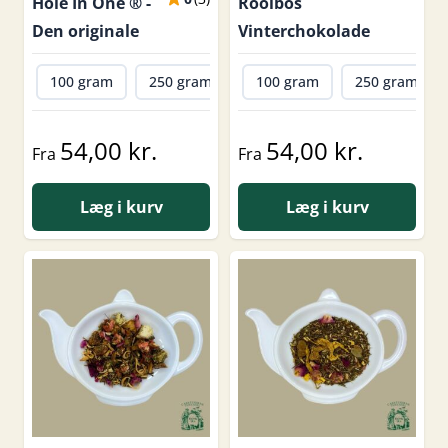
Hole In One ® -
Rooibos
Den originale
Vinterchokolade
100 gram
250 gram
500 gram
100 gram
1000 gram
250 gram
54,00 kr.
54,00 kr.
Fra
Fra
Læg i kurv
Læg i kurv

## Your task
Put the text read from every entry above into a numbered list, one line per number, with blank lines left out. Leave the pictures out of your answer.

## Task output
1. Hole In One ® -
2. Rooibos
3. Den originale
4. Vinterchokolade
5. 100 gram
6. 250 gram
7. 500 gram
8. 100 gram
9. 1000 gram
10. 250 gram
11. 54,00 kr.
12. 54,00 kr.
13. Fra
14. Fra
15. Læg i kurv
16. Læg i kurv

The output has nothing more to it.